##### Data #####
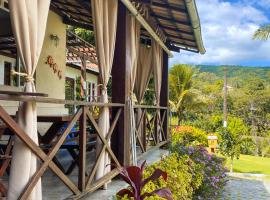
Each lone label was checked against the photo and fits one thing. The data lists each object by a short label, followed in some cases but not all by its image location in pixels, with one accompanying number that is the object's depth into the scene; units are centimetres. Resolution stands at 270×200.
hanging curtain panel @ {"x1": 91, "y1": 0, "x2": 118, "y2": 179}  280
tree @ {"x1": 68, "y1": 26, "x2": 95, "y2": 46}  1082
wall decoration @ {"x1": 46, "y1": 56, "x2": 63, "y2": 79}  575
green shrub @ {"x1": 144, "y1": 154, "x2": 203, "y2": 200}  307
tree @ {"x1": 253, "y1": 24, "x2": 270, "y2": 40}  1310
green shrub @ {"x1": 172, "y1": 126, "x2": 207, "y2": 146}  990
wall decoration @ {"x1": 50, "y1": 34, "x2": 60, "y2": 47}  578
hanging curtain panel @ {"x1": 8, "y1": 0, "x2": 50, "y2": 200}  175
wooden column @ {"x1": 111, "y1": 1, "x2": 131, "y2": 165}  328
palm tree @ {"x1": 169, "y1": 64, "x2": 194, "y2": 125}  1555
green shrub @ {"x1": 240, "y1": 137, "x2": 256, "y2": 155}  858
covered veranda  178
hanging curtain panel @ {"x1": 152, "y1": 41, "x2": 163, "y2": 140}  518
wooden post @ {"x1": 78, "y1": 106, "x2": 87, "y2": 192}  241
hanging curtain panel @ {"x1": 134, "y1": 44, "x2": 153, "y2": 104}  521
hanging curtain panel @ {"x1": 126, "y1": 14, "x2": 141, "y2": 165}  339
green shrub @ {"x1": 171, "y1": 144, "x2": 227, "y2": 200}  473
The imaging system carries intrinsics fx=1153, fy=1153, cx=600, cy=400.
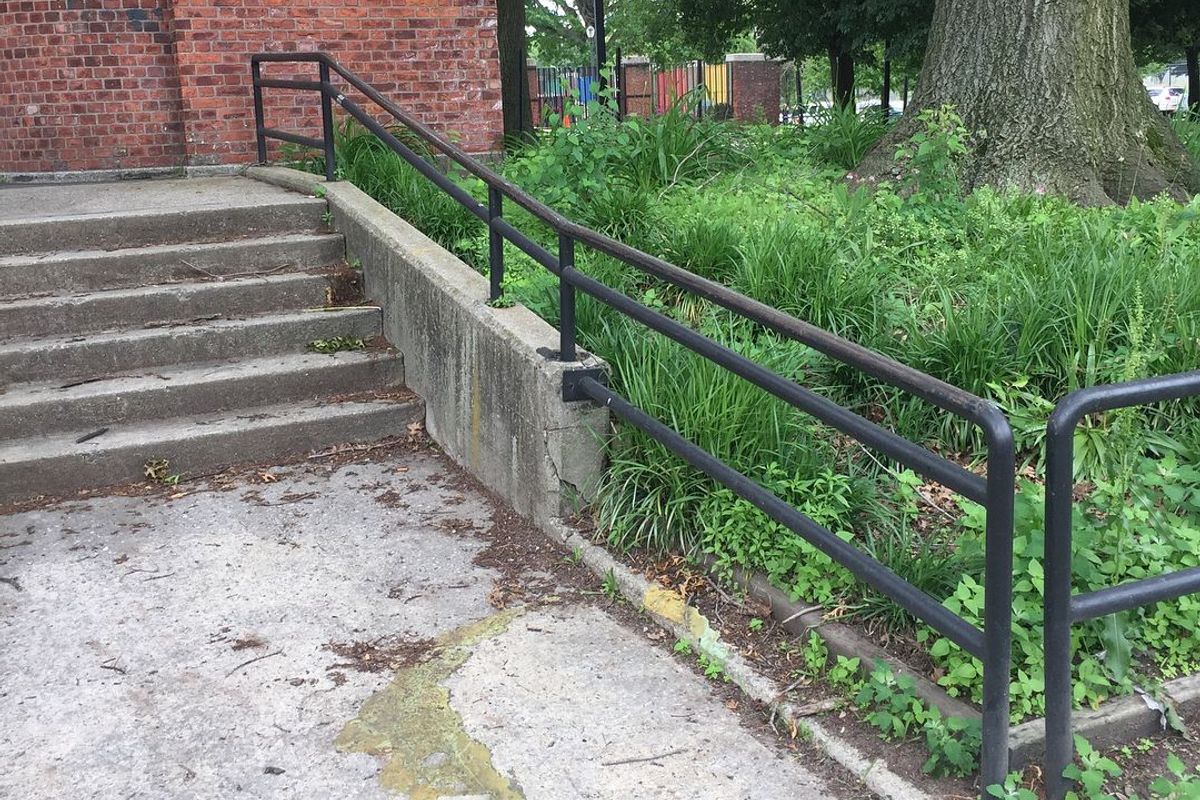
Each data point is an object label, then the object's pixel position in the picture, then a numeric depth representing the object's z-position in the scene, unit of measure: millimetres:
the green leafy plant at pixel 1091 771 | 2570
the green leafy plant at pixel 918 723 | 2797
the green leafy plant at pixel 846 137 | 7621
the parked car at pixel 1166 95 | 42241
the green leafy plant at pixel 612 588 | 3967
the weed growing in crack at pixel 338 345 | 5984
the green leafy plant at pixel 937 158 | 6074
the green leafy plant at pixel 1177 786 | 2547
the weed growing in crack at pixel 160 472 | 5086
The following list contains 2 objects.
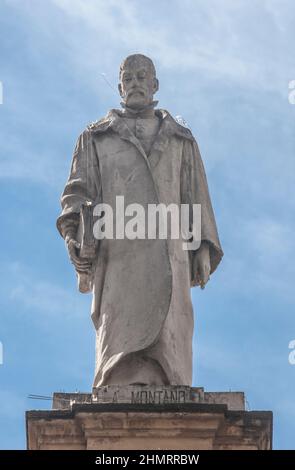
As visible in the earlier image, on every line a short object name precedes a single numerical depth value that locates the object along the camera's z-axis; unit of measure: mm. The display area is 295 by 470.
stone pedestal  24266
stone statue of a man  25703
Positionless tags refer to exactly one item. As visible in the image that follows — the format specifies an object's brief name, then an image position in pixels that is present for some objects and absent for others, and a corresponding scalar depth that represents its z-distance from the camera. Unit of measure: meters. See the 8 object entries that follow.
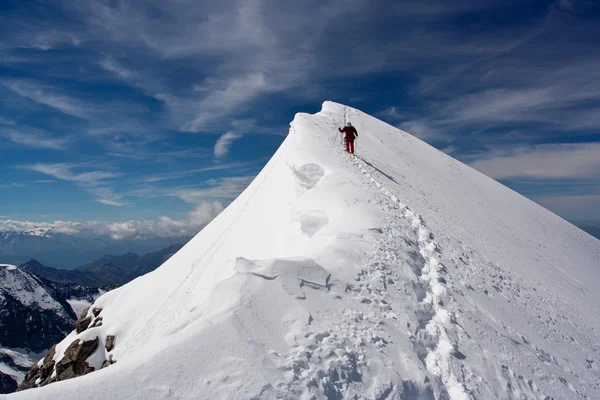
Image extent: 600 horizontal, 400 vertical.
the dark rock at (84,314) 23.52
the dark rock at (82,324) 21.91
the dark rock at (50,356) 21.38
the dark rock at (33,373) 21.93
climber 22.14
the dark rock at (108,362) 15.15
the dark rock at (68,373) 17.23
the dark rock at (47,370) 19.69
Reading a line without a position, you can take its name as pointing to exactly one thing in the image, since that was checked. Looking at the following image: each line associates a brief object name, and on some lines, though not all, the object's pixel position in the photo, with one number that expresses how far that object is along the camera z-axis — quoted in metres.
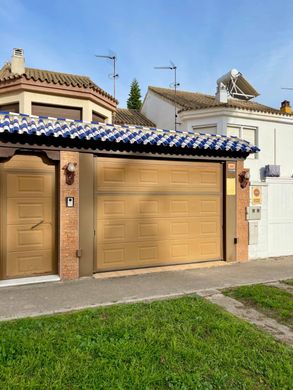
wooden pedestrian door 6.46
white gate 9.24
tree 40.47
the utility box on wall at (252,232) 8.78
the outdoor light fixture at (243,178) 8.62
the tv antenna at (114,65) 17.98
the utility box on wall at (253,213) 8.72
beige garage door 7.31
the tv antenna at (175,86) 16.57
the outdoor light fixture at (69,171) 6.69
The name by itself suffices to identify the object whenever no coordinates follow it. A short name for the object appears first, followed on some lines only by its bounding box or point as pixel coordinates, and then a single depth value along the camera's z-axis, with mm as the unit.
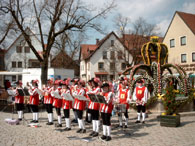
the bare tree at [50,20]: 17766
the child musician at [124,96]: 9120
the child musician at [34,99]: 10662
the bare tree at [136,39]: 39844
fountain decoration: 12906
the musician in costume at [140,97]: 10273
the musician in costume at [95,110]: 8157
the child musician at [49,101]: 10242
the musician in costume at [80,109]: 8750
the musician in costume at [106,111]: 7351
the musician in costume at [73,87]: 10562
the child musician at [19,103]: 11320
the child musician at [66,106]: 9047
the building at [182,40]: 34781
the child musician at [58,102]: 9773
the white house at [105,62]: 48250
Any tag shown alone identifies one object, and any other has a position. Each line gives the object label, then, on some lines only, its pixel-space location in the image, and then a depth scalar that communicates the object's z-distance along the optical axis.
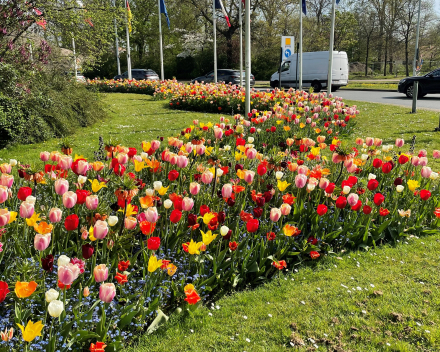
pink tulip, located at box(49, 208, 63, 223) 2.38
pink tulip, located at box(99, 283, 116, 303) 1.93
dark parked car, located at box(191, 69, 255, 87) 27.95
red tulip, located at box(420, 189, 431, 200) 3.67
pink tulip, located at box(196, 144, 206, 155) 4.04
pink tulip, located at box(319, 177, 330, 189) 3.46
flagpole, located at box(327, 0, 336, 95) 13.91
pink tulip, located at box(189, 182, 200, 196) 3.00
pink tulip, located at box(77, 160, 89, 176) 3.25
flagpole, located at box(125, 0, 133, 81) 26.21
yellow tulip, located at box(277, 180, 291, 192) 3.38
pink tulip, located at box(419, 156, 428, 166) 4.21
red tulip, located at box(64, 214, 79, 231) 2.35
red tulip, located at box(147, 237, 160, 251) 2.29
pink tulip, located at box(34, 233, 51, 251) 2.07
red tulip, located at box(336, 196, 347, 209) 3.26
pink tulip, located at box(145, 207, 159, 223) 2.47
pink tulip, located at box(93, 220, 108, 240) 2.25
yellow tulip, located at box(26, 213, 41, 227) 2.46
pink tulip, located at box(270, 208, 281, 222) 2.88
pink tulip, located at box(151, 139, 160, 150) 4.09
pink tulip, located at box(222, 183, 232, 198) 3.01
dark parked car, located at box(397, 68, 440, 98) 18.23
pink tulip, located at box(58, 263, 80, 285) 1.84
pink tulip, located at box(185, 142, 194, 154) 4.11
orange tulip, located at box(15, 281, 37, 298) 1.82
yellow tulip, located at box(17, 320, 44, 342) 1.66
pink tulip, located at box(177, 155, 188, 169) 3.53
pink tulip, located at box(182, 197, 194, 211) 2.78
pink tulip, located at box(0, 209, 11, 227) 2.30
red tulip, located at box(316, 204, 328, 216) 3.17
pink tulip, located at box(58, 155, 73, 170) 3.25
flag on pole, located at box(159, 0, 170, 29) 23.48
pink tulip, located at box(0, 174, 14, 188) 2.93
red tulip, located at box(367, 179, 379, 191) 3.54
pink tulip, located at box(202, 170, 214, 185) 3.21
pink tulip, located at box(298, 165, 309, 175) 3.64
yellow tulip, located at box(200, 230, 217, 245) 2.52
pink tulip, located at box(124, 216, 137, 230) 2.49
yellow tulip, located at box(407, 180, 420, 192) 3.77
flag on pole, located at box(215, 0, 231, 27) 18.79
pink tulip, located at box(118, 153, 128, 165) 3.53
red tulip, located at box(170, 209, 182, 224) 2.66
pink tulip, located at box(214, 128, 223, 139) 4.89
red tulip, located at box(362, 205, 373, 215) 3.39
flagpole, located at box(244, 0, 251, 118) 9.04
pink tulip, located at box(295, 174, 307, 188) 3.39
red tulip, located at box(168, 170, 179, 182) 3.32
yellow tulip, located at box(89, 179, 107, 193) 2.95
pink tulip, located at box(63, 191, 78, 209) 2.53
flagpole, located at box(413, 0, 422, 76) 28.05
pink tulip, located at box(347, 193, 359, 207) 3.32
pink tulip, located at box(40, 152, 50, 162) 3.61
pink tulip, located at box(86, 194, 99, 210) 2.58
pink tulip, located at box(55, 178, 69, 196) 2.77
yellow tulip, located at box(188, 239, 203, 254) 2.46
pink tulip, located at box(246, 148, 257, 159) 4.01
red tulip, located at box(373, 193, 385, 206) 3.45
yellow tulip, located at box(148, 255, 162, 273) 2.18
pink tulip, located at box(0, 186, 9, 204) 2.55
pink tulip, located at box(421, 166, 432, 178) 4.02
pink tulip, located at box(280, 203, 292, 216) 3.04
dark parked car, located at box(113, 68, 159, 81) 31.61
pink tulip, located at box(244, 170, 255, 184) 3.33
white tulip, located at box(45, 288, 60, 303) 1.80
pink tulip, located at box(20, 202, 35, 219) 2.39
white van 26.16
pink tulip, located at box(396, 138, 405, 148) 4.84
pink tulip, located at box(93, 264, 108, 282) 2.03
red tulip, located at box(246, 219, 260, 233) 2.75
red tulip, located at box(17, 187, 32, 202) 2.79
#####
* **What you have to do**:
Only lines containing the string "fixture" belong in the answer; find them in the data above and copy them.

* **Exercise result**:
the outdoor light fixture at (243,178) 8.62
the outdoor light fixture at (69,171) 6.69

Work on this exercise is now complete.